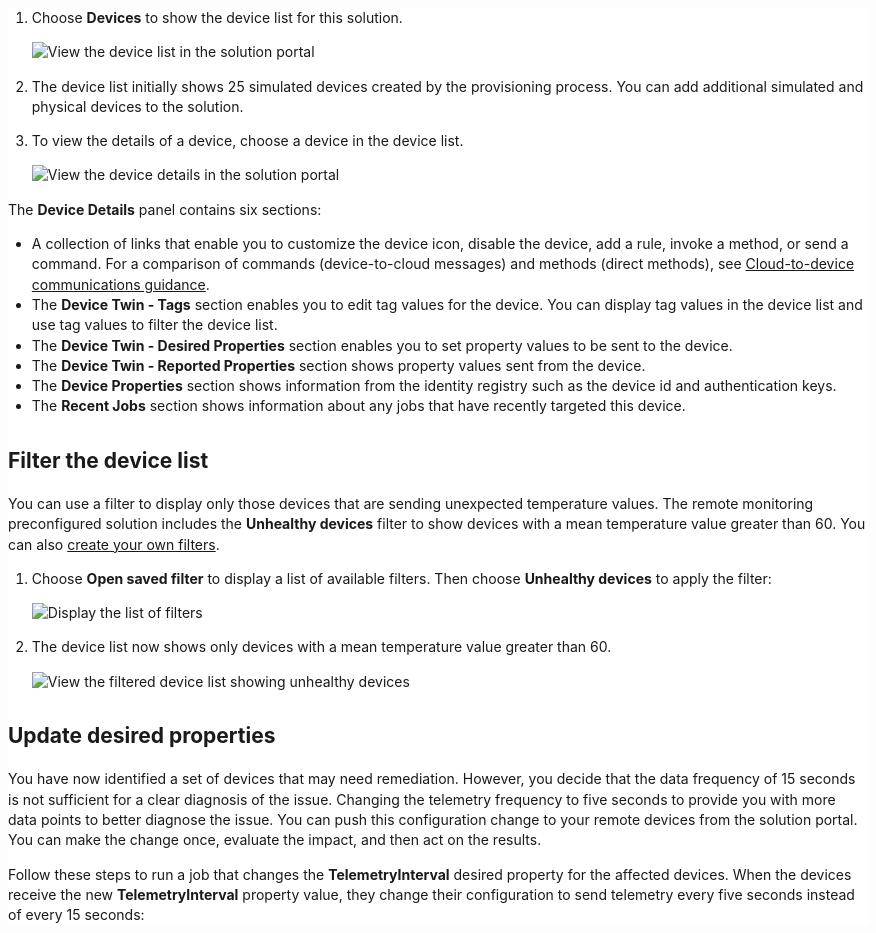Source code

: 1. Choose **Devices** to show the device list for this solution.

   ![View the device list in the solution portal][img-devicelist]

1. The device list initially shows 25 simulated devices created by the provisioning process. You can add additional simulated and physical devices to the solution.

1. To view the details of a device, choose a device in the device list.

   ![View the device details in the solution portal][img-devicedetails]

The **Device Details** panel contains six sections:

* A collection of links that enable you to customize the device icon, disable the device, add a rule, invoke a method, or send a command. For a comparison of commands (device-to-cloud messages) and methods (direct methods), see [Cloud-to-device communications guidance][lnk-c2d-guidance].
* The **Device Twin - Tags** section enables you to edit tag values for the device. You can display tag values in the device list and use tag values to filter the device list.
* The **Device Twin - Desired Properties** section enables you to set property values to be sent to the device.
* The **Device Twin - Reported Properties** section shows property values sent from the device.
* The **Device Properties** section shows information from the identity registry such as the device id and authentication keys.
* The **Recent Jobs** section shows information about any jobs that have recently targeted this device.

## Filter the device list

You can use a filter to display only those devices that are sending unexpected temperature values. The remote monitoring preconfigured solution includes the **Unhealthy devices** filter to show devices with a mean temperature value greater than 60. You can also [create your own filters](#add-a-filter).

1. Choose **Open saved filter** to display a list of available filters. Then choose **Unhealthy devices** to apply the filter:

    ![Display the list of filters][img-unhealthy-filter]

1. The device list now shows only devices with a mean temperature value greater than 60.

    ![View the filtered device list showing unhealthy devices][img-filtered-unhealthy-list]

## Update desired properties

You have now identified a set of devices that may need remediation. However, you decide that the data frequency of 15 seconds is not sufficient for a clear diagnosis of the issue. Changing the telemetry frequency to five seconds to provide you with more data points to better diagnose the issue. You can push this configuration change to your remote devices from the solution portal. You can make the change once, evaluate the impact, and then act on the results.

Follow these steps to run a job that changes the **TelemetryInterval** desired property for the affected devices. When the devices receive the new **TelemetryInterval** property value, they change their configuration to send telemetry every five seconds instead of every 15 seconds:


[img-launch-solution]: ./media/iot-suite-getstarted-preconfigured-solutions/launch.png
[img-dashboard]: ./media/iot-suite-getstarted-preconfigured-solutions/dashboard.png
[img-menu]: ./media/iot-suite-getstarted-preconfigured-solutions/menu.png
[img-devicelist]: ./media/iot-suite-getstarted-preconfigured-solutions/devicelist.png
[img-alarms]: ./media/iot-suite-getstarted-preconfigured-solutions/alarms.png
[img-devicedetails]: ./media/iot-suite-getstarted-preconfigured-solutions/devicedetails.png
[img-pingcommand]: ./media/iot-suite-getstarted-preconfigured-solutions/pingcommand.png
[img-adddevice]: ./media/iot-suite-getstarted-preconfigured-solutions/adddevice.png
[img-addnew]: ./media/iot-suite-getstarted-preconfigured-solutions/addnew.png
[img-definedevice]: ./media/iot-suite-getstarted-preconfigured-solutions/definedevice.png
[img-runningnew]: ./media/iot-suite-getstarted-preconfigured-solutions/runningnew.png
[img-runningnew-2]: ./media/iot-suite-getstarted-preconfigured-solutions/runningnew2.png
[img-rules]: ./media/iot-suite-getstarted-preconfigured-solutions/rules.png
[img-adddevicerule]: ./media/iot-suite-getstarted-preconfigured-solutions/addrule.png
[img-adddevicerule2]: ./media/iot-suite-getstarted-preconfigured-solutions/addrule2.png
[img-adddevicerule3]: ./media/iot-suite-getstarted-preconfigured-solutions/addrule3.png
[img-adddevicerule4]: ./media/iot-suite-getstarted-preconfigured-solutions/addrule4.png
[img-actions]: ./media/iot-suite-getstarted-preconfigured-solutions/actions.png
[img-portal]: ./media/iot-suite-getstarted-preconfigured-solutions/portal.png
[img-disable]: ./media/iot-suite-getstarted-preconfigured-solutions/solutionportal_08.png
[img-columneditor]: ./media/iot-suite-getstarted-preconfigured-solutions/columneditor.png
[img-startimageedit]: ./media/iot-suite-getstarted-preconfigured-solutions/imagedit1.png
[img-imageedit]: ./media/iot-suite-getstarted-preconfigured-solutions/imagedit2.png
[img-editfiltericon]: ./media/iot-suite-getstarted-preconfigured-solutions/editfiltericon.png
[img-filtereditor]: ./media/iot-suite-getstarted-preconfigured-solutions/filtereditor.png
[img-filterelist]: ./media/iot-suite-getstarted-preconfigured-solutions/filteredlist.png
[img-savefilter]: ./media/iot-suite-getstarted-preconfigured-solutions/savefilter.png
[img-openfilter]:  ./media/iot-suite-getstarted-preconfigured-solutions/openfilter.png
[img-unhealthy-filter]: ./media/iot-suite-getstarted-preconfigured-solutions/unhealthyfilter.png
[img-filtered-unhealthy-list]: ./media/iot-suite-getstarted-preconfigured-solutions/unhealthylist.png
[img-change-interval]: ./media/iot-suite-getstarted-preconfigured-solutions/changeinterval.png
[img-old-firmware]: ./media/iot-suite-getstarted-preconfigured-solutions/noticeold.png
[img-old-filter]: ./media/iot-suite-getstarted-preconfigured-solutions/oldfilter.png
[img-filtered-old-list]: ./media/iot-suite-getstarted-preconfigured-solutions/oldlist.png
[img-method-update]: ./media/iot-suite-getstarted-preconfigured-solutions/methodupdate.png
[img-update-1]: ./media/iot-suite-getstarted-preconfigured-solutions/jobupdate1.png
[img-update-2]: ./media/iot-suite-getstarted-preconfigured-solutions/jobupdate2.png
[img-update-3]: ./media/iot-suite-getstarted-preconfigured-solutions/jobupdate3.png
[img-updated]: ./media/iot-suite-getstarted-preconfigured-solutions/updated.png
[img-healthy]: ./media/iot-suite-getstarted-preconfigured-solutions/healthy.png
[1rmb-trial]: https://www.azure.cn/pricing/1rmb-trial/
[lnk-azureiotsuite]: https://www.azureiotsuite.com
[lnk-portal]: http://portal.azure.cn/
[lnk-rmgithub]: https://github.com/Azure/azure-iot-remote-monitoring
[lnk-logicapptutorial]: ./iot-suite-logic-apps-tutorial.md
[lnk-rm-walkthrough]: ./iot-suite-remote-monitoring-sample-walkthrough.md
[lnk-connect-rm]: ./iot-suite-connecting-devices.md
[lnk-permissions]: ./iot-suite-permissions.md
[lnk-c2d-guidance]: ../iot-hub/iot-hub-devguide-c2d-guidance.md
[lnk-faq]: ./iot-suite-faq.md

----------

_Goal of the exercise:_
Reproduce verbatim only the segment of the listing bounded by the line containing "filter the device list." and the line containing "from the device.", with both boundary lines included.

_Answer to the problem:_
* The **Device Twin - Tags** section enables you to edit tag values for the device. You can display tag values in the device list and use tag values to filter the device list.
* The **Device Twin - Desired Properties** section enables you to set property values to be sent to the device.
* The **Device Twin - Reported Properties** section shows property values sent from the device.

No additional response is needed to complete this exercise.